Да уж, я всегда утверждал: имей прессу на своей стороне и дело в шляпе. Мне никогда не приходило в голову развенчивать этот миф, даже сейчас: сдается, это будет как-то некрасиво с моей стороны. Не могу припомнить, в каком издании вышла эта статейка — «Спортивной жизни» Белла, кажется, — зато представляю, сколько скупых мужских слез было пролито над ней и сколько нежных вздохов исторгнуто из прелестных грудок при ее чтении. Я, в свой черед, вряд ли заслужил эти слезы и вздохи: слетев с лошади и лишившись сабли, мое бренное тело распростерлось на траве, а доморощенные наездники сначала расступились в замешательстве, потом снова окружили меня, глядя сверху вниз тупым, удивленным взглядом, столь свойственным этим русским. Я лежал, хватая ртом воздух, как выброшенная на берег селедка. Ожидая смертоносного удара пикой, я безостановочно лепетал:

— Камерад!

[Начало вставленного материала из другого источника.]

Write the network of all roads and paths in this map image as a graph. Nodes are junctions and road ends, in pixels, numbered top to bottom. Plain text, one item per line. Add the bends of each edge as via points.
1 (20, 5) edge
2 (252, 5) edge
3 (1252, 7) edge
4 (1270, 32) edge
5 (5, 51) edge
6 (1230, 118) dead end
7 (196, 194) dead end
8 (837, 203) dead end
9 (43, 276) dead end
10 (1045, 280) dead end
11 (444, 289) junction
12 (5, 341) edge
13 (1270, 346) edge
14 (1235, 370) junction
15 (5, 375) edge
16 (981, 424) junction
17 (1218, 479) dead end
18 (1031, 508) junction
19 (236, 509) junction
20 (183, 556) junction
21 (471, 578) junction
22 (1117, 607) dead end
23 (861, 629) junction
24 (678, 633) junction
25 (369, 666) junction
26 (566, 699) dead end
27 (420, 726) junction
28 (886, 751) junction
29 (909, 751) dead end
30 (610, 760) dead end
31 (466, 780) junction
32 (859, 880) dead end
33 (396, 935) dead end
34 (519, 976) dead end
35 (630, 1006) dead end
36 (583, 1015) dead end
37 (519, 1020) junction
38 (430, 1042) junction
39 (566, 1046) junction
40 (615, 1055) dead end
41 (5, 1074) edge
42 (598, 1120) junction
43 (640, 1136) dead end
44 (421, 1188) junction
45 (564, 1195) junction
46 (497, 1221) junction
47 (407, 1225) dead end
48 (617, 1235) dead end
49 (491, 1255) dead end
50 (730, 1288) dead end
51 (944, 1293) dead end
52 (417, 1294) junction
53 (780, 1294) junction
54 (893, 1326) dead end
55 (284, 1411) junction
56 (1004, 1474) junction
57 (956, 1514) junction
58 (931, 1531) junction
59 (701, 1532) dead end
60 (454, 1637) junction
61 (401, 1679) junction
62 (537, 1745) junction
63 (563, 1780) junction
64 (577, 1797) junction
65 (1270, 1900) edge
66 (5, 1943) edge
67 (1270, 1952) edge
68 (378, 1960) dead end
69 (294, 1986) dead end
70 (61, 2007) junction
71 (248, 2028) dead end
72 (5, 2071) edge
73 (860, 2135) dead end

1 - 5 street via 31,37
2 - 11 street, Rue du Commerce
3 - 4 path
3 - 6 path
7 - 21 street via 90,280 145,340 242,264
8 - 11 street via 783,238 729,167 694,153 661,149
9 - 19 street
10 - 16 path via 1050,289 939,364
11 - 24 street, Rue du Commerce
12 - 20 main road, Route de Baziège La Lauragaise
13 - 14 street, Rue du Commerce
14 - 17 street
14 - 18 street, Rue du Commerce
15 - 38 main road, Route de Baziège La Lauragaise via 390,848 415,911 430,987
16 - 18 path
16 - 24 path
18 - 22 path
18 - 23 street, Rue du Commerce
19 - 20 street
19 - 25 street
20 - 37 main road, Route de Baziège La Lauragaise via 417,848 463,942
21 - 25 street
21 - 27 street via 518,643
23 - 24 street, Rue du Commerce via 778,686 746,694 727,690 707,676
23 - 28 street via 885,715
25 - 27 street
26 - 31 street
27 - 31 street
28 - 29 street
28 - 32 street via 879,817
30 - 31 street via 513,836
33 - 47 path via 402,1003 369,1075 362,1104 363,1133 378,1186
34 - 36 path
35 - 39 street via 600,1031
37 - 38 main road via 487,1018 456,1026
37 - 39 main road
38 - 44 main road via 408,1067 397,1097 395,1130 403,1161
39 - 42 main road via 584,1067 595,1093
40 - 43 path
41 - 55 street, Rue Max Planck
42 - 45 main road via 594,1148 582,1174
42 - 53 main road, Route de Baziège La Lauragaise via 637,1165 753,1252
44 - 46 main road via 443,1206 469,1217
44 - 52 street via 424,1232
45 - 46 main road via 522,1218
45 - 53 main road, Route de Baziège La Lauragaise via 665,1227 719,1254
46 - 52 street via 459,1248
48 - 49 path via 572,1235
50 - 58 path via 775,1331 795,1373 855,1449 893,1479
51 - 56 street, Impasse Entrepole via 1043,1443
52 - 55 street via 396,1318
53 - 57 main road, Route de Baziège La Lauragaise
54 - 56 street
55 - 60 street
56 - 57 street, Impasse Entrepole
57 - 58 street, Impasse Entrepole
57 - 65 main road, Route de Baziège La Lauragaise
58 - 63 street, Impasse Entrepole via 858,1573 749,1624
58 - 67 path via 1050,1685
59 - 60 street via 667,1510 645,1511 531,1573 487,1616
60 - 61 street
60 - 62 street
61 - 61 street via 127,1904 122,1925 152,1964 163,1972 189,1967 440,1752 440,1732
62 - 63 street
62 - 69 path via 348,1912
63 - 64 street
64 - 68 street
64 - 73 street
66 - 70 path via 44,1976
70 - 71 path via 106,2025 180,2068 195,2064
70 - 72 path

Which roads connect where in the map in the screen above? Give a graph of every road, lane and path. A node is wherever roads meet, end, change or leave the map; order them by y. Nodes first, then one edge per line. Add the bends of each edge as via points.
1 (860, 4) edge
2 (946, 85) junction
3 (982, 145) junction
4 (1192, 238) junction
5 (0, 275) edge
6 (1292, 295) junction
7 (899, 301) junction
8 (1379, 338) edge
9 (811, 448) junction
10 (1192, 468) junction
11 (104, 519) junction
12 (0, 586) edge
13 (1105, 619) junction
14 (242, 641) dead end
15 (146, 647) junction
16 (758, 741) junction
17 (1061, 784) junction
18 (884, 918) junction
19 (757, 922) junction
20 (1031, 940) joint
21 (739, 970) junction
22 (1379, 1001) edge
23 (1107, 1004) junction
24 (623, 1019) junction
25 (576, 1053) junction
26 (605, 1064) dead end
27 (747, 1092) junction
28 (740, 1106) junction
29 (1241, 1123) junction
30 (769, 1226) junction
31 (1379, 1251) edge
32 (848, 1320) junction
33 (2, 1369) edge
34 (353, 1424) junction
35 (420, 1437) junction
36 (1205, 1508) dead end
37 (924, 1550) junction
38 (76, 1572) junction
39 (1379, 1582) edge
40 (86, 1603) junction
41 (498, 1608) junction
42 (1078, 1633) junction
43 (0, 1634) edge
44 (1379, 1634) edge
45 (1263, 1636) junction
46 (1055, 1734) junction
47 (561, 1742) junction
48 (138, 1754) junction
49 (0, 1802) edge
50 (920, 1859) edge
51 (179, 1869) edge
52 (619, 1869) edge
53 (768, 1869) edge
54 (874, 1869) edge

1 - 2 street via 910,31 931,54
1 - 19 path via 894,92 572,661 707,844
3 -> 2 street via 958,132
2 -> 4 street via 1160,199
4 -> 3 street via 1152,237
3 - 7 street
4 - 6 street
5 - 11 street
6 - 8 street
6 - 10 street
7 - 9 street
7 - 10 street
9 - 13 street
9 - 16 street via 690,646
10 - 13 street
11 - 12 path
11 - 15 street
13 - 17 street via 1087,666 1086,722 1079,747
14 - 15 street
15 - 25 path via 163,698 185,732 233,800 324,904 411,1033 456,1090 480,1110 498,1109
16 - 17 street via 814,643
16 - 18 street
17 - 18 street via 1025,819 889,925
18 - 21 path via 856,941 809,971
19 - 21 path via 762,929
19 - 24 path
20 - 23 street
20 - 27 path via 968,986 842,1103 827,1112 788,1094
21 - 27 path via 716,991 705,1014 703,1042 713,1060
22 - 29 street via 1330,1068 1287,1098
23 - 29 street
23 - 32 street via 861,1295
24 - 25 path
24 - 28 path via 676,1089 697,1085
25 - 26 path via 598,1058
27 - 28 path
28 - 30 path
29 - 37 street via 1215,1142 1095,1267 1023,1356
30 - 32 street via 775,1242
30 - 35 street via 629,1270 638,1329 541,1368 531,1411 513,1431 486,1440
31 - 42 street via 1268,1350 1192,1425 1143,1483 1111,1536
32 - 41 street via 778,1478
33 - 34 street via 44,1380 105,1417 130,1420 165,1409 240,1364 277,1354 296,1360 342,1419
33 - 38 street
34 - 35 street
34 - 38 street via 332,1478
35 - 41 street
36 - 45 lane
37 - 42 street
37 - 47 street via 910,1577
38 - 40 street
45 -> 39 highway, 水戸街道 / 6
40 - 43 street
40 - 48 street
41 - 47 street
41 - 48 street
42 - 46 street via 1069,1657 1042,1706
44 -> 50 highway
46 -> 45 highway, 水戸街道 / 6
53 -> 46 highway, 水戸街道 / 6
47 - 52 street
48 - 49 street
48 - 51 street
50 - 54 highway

Ами! Сарте! Амиго! О, Боже, как же будет по-русски «друг»?

V

В положении военнопленного есть свои преимущества. На крайний случай с этим можно смириться. Если вы английский офицер, попавший в плен к цивилизованному врагу, вы можете рассчитывать даже на лучшее обращение, чем пользуются его собственные солдаты: вас будут принимать как гостя, обращаться дружески, не станут слишком ограничивать в передвижении. Могут попросить дать честное слово не сбегать, но это редко — раз вас при первой возможности постараются обменять на своих пленных, смысла бежать нет.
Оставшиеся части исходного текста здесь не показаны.